Kathryn House, 30, a Ph.D. candidate in theology at Boston University, went on a MEJDI tour offered through the school the first week of January. “They really do a great job of complicating even the dual narrative,” she said. “We were left to say, ‘What will we do with those narratives?’”
In 2011, the group won the United Nations’ Alliance of Civilizations Intercultural Innovations Award in Doha, and Abu Sarah was named an “emerging explorer” by National Geographic, which now uses MEJDI as its tour operator in the region, with Abu Sarah as the host.

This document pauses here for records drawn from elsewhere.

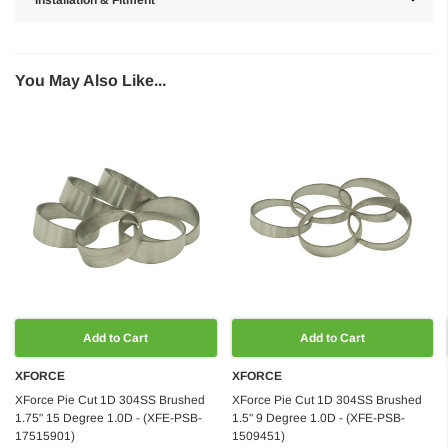
You May Also Like...
Add to Cart
Add to Cart
XFORCE
XFORCE
XForce Pie Cut 1D 304SS Brushed
XForce Pie Cut 1D 304SS Brushed
1.75" 15 Degree 1.0D - (XFE-PSB-
1.5" 9 Degree 1.0D - (XFE-PSB-
17515901)
1509451)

MEJDI has another mission: to pump money into the economies on either side. “We… realized that tourism was a potent force in the Holy Land… but that the conflict was hampering the access and even the enthusiasm for visiting the Holy Land, or Israel and Palestine. We figured that we could invite people into two narratives, the Jewish one and the Palestinian one, as a positive way to engage in tourism,” said Gopin.
Cooper agreed. “We thought it was an opportunity [to] make positive change and… do it in a sustainable way,” he said. “Many of our speakers are in the peace-building community; we pay them well. It’s a nice way to encourage collaboration.”
Sarah Wildman writes about the intersection of culture, politics and travel for The New York Times and for PBS.